**Data for processing:**
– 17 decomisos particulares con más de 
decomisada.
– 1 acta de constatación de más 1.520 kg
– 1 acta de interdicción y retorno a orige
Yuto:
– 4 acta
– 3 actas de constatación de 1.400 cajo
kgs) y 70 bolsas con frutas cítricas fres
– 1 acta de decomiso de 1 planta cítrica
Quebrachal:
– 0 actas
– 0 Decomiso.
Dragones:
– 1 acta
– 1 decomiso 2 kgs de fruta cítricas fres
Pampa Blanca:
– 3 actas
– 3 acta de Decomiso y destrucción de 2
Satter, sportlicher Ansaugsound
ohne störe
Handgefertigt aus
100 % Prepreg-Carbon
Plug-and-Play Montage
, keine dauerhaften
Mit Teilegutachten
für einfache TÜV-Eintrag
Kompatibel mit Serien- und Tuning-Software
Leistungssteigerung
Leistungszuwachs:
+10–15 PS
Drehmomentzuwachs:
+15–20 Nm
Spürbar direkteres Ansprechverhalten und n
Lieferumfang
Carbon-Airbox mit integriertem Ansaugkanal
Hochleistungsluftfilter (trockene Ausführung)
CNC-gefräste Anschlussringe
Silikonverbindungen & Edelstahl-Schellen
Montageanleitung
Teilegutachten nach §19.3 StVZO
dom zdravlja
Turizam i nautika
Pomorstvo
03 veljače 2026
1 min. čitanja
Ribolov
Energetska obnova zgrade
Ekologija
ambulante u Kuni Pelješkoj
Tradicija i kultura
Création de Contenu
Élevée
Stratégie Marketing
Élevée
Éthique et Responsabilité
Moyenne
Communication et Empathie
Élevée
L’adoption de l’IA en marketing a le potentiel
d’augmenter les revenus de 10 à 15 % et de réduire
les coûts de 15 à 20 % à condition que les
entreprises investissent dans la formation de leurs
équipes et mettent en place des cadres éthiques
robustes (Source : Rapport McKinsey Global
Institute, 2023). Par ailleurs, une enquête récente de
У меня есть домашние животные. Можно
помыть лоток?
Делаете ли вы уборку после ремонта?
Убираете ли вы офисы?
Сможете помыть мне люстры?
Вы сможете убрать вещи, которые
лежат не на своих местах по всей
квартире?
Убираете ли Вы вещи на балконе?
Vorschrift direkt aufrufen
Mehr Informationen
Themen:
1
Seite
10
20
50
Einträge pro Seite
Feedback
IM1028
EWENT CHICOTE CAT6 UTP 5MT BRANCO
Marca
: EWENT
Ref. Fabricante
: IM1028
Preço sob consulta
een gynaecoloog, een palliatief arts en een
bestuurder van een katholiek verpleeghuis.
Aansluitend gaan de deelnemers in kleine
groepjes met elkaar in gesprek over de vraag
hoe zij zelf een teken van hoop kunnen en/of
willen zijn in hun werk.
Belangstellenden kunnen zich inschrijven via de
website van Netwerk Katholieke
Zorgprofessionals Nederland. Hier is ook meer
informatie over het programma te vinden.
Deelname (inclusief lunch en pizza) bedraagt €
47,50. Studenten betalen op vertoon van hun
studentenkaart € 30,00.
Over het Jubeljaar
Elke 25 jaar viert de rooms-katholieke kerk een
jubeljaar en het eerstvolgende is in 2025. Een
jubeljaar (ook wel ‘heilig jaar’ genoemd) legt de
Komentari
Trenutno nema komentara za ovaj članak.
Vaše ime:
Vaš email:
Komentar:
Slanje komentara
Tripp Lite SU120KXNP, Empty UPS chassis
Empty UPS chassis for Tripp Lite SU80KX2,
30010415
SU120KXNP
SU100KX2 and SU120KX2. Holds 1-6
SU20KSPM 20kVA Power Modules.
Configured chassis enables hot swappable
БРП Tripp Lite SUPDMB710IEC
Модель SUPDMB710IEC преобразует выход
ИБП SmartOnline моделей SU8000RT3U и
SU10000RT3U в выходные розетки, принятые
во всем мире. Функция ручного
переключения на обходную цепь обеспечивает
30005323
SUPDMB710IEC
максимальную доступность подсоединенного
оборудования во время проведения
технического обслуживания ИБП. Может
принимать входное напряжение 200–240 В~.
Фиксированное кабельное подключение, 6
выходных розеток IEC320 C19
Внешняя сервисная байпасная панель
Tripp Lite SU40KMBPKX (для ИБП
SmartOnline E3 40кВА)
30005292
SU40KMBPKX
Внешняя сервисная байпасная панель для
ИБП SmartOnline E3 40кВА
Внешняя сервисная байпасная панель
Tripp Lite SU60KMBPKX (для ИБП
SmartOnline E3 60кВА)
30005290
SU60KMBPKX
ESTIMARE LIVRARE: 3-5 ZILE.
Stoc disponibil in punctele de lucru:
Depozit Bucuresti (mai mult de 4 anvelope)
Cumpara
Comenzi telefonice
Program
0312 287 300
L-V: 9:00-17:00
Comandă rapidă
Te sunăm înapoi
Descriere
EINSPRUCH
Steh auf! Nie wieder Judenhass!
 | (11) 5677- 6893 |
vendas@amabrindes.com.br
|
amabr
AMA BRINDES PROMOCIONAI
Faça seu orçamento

**To do:** Your reply should consist of the records, duplicated exactly.

**Output:**
– 17 decomisos particulares con más de 
decomisada.
– 1 acta de constatación de más 1.520 kg
– 1 acta de interdicción y retorno a orige
Yuto:
– 4 acta
– 3 actas de constatación de 1.400 cajo
kgs) y 70 bolsas con frutas cítricas fres
– 1 acta de decomiso de 1 planta cítrica
Quebrachal:
– 0 actas
– 0 Decomiso.
Dragones:
– 1 acta
– 1 decomiso 2 kgs de fruta cítricas fres
Pampa Blanca:
– 3 actas
– 3 acta de Decomiso y destrucción de 2
Satter, sportlicher Ansaugsound
ohne störe
Handgefertigt aus
100 % Prepreg-Carbon
Plug-and-Play Montage
, keine dauerhaften
Mit Teilegutachten
für einfache TÜV-Eintrag
Kompatibel mit Serien- und Tuning-Software
Leistungssteigerung
Leistungszuwachs:
+10–15 PS
Drehmomentzuwachs:
+15–20 Nm
Spürbar direkteres Ansprechverhalten und n
Lieferumfang
Carbon-Airbox mit integriertem Ansaugkanal
Hochleistungsluftfilter (trockene Ausführung)
CNC-gefräste Anschlussringe
Silikonverbindungen & Edelstahl-Schellen
Montageanleitung
Teilegutachten nach §19.3 StVZO
dom zdravlja
Turizam i nautika
Pomorstvo
03 veljače 2026
1 min. čitanja
Ribolov
Energetska obnova zgrade
Ekologija
ambulante u Kuni Pelješkoj
Tradicija i kultura
Création de Contenu
Élevée
Stratégie Marketing
Élevée
Éthique et Responsabilité
Moyenne
Communication et Empathie
Élevée
L’adoption de l’IA en marketing a le potentiel
d’augmenter les revenus de 10 à 15 % et de réduire
les coûts de 15 à 20 % à condition que les
entreprises investissent dans la formation de leurs
équipes et mettent en place des cadres éthiques
robustes (Source : Rapport McKinsey Global
Institute, 2023). Par ailleurs, une enquête récente de
У меня есть домашние животные. Можно
помыть лоток?
Делаете ли вы уборку после ремонта?
Убираете ли вы офисы?
Сможете помыть мне люстры?
Вы сможете убрать вещи, которые
лежат не на своих местах по всей
квартире?
Убираете ли Вы вещи на балконе?
Vorschrift direkt aufrufen
Mehr Informationen
Themen:
1
Seite
10
20
50
Einträge pro Seite
Feedback
IM1028
EWENT CHICOTE CAT6 UTP 5MT BRANCO
Marca
: EWENT
Ref. Fabricante
: IM1028
Preço sob consulta
een gynaecoloog, een palliatief arts en een
bestuurder van een katholiek verpleeghuis.
Aansluitend gaan de deelnemers in kleine
groepjes met elkaar in gesprek over de vraag
hoe zij zelf een teken van hoop kunnen en/of
willen zijn in hun werk.
Belangstellenden kunnen zich inschrijven via de
website van Netwerk Katholieke
Zorgprofessionals Nederland. Hier is ook meer
informatie over het programma te vinden.
Deelname (inclusief lunch en pizza) bedraagt €
47,50. Studenten betalen op vertoon van hun
studentenkaart € 30,00.
Over het Jubeljaar
Elke 25 jaar viert de rooms-katholieke kerk een
jubeljaar en het eerstvolgende is in 2025. Een
jubeljaar (ook wel ‘heilig jaar’ genoemd) legt de
Komentari
Trenutno nema komentara za ovaj članak.
Vaše ime:
Vaš email:
Komentar:
Slanje komentara
Tripp Lite SU120KXNP, Empty UPS chassis
Empty UPS chassis for Tripp Lite SU80KX2,
30010415
SU120KXNP
SU100KX2 and SU120KX2. Holds 1-6
SU20KSPM 20kVA Power Modules.
Configured chassis enables hot swappable
БРП Tripp Lite SUPDMB710IEC
Модель SUPDMB710IEC преобразует выход
ИБП SmartOnline моделей SU8000RT3U и
SU10000RT3U в выходные розетки, принятые
во всем мире. Функция ручного
переключения на обходную цепь обеспечивает
30005323
SUPDMB710IEC
максимальную доступность подсоединенного
оборудования во время проведения
технического обслуживания ИБП. Может
принимать входное напряжение 200–240 В~.
Фиксированное кабельное подключение, 6
выходных розеток IEC320 C19
Внешняя сервисная байпасная панель
Tripp Lite SU40KMBPKX (для ИБП
SmartOnline E3 40кВА)
30005292
SU40KMBPKX
Внешняя сервисная байпасная панель для
ИБП SmartOnline E3 40кВА
Внешняя сервисная байпасная панель
Tripp Lite SU60KMBPKX (для ИБП
SmartOnline E3 60кВА)
30005290
SU60KMBPKX
ESTIMARE LIVRARE: 3-5 ZILE.
Stoc disponibil in punctele de lucru:
Depozit Bucuresti (mai mult de 4 anvelope)
Cumpara
Comenzi telefonice
Program
0312 287 300
L-V: 9:00-17:00
Comandă rapidă
Te sunăm înapoi
Descriere
EINSPRUCH
Steh auf! Nie wieder Judenhass!
 | (11) 5677- 6893 |
vendas@amabrindes.com.br
|
amabr
AMA BRINDES PROMOCIONAI
Faça seu orçamento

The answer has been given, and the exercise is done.